UBC Theses and Dissertations
Multiple brainstem auditory steady-state response interactions for different stimuli Wood, Lori Laraine
Auditory steady-state responses (ASSRs) have been shown to be accurate in predicting thresholds of individuals with hearing loss. Although new stimuli are being proposed and clinically implemented, there are no data to indicate whether response interactions would be adversely affected by their use.
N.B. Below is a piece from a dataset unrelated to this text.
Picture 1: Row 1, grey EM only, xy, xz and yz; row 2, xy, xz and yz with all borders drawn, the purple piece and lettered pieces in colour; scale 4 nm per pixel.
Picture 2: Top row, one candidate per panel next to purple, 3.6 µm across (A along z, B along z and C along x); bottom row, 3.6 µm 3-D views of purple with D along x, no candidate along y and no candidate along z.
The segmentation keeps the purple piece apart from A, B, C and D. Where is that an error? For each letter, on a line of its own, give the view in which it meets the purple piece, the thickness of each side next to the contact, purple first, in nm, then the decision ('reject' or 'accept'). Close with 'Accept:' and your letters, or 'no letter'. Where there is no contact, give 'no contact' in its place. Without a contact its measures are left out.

This study investigated the effects of three different stimuli (AM, AM/FM and AM²) at two different intensities (60 dB HL and 80 dB HL) on response amplitudes and interactions in normal-hearing adults. Stimuli were generated by the Rotman MultiMASTER research system and presented via air conduction through EAR-3A insert earphones. Carrier frequencies of 0.5, 1, 2, and 4 kHz were 80-Hz modulated in three conditions: individually (monotic single; MS), simultaneously in one ear (monotic multiple; MM), and simultaneously in both ears (dichotic multiple; DM). It was predicted that stimuli with broader spectra would result in greater amplitudes. This was demonstrated in the MS condition by the AM/FM stimulus, which evoked responses significantly larger than those to both AM and AM² stimuli at all frequencies except 0.5 kHz at 60 and 80 dB HL. In the multiple (MM and DM) conditions, response amplitudes to AM² were significantly larger than AM and AM/FM response amplitudes at both intensities. It was also predicted that more interactions would be found when using stimuli with broader spectra, even at moderate intensities. This was illustrated by the drop in amplitude by the AM/FM stimulus in the multiple conditions versus in the single condition, even at 60 dB HL. Relative efficiency values in the multiple conditions were never less than that found in the single condition at 60 dB HL; at 80 dB HL, the majority (83%) of comparisons were more efficient in the multiple conditions than the single condition. Based on these results, the optimal stimulus to use appears to be dependent on the chosen condition. In the single condition, AM/FM stimuli result in the largest response amplitudes, however, in the multiple condition, AM² stimuli provide the best combination of amplitude values and testing efficiency.